Google now lets you plan what happens to your account after death

Google has launched a new Inactive Account Manager, and while its name doesn't sound that bad, it's actually a pretty morbid service. Inactive Account Manager is specifically aimed at helping you plan what happens to your Google account once you die. 

Inactive Account Manager is available on your Google Account settings page. You can choose for the settings to kick in after three, six, nine, or 12 months of inactivity (aka death).

You have the ability for all of your data from Google's services to be deleted or shared: +1s; Blogger; Contacts and Circles; Drive; Gmail; Google+ Profiles, Pages and Streams; Picasa Web Albums; Google Voice and YouTube.

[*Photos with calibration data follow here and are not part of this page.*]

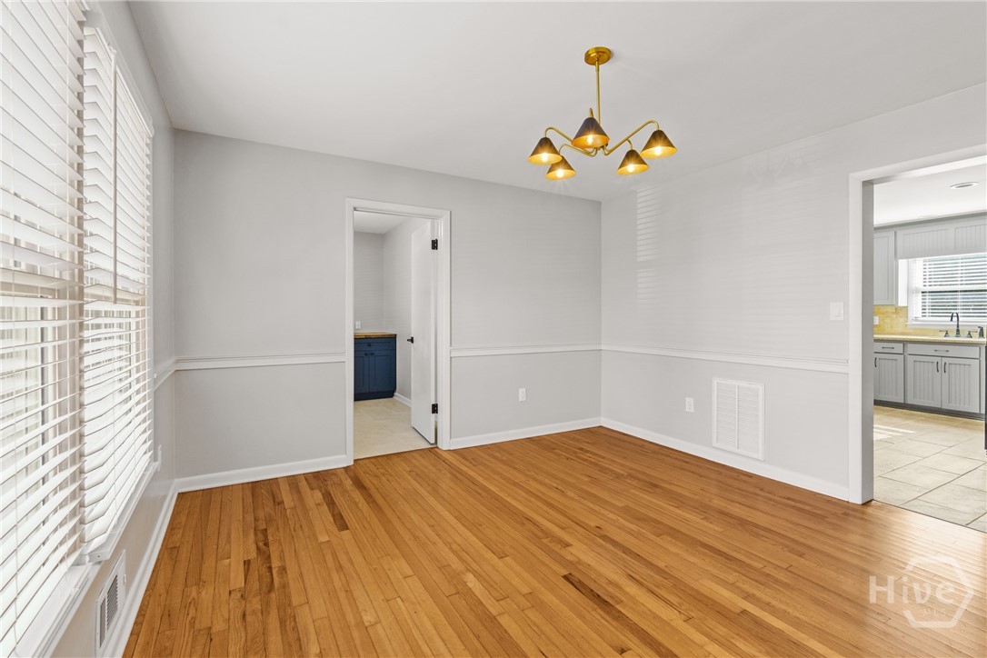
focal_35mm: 16
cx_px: 494
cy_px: 329
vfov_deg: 73.7
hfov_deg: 96.7
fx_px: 439
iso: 1250
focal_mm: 16
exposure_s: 1/13
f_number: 6.3
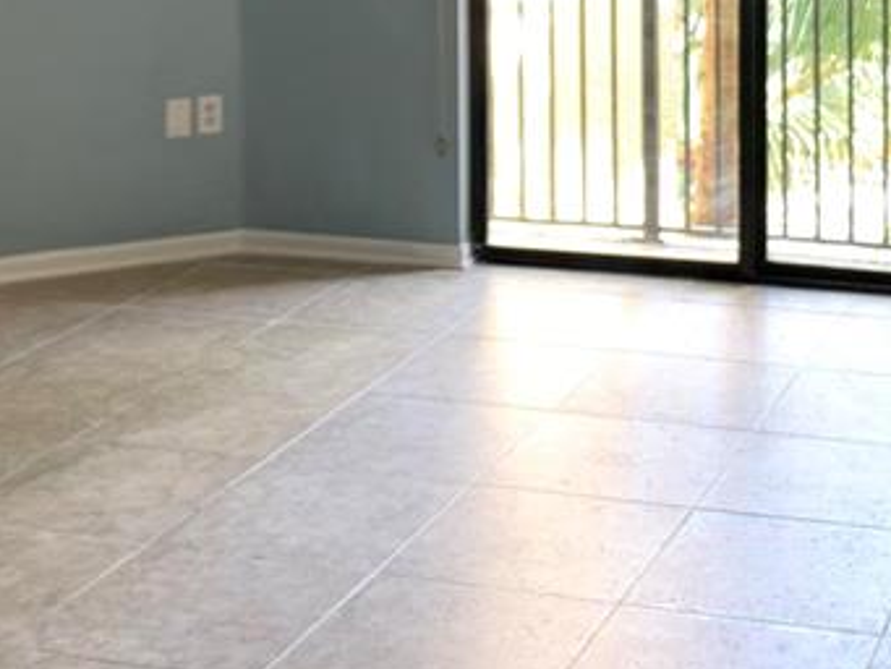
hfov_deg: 24.8
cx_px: 622
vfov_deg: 18.2
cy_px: -71
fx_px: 2008
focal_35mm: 78
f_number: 1.8
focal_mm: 4.25
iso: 50
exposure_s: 1/60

If you choose to share the data, you can select up to 10 trusted contacts to receive it from some or all of the services, with a personal message. 

Before Google takes any action, it will attempt to contact you by cellphone or a secondary email address, just in-case you've switched to a different email provider.

While physical documents may be easy to access when you pass, online accounts are much more difficult for families because of their secure nature. In the past, Google allowed family members to take over an account after a lengthy approval process of birth certificates and drivers licences to verify. As for Facebook, it doesn't allow family members to recover accounts. It varies from service to service. 

So many people's live are embedded within Google's services, especially now with Android. It seems like a great idea. "We hope that this new feature will enable you to plan your digital afterlife — in a way that protects your privacy and security — and make life easier for your loved ones after you’re gone," wrote the folks at Google.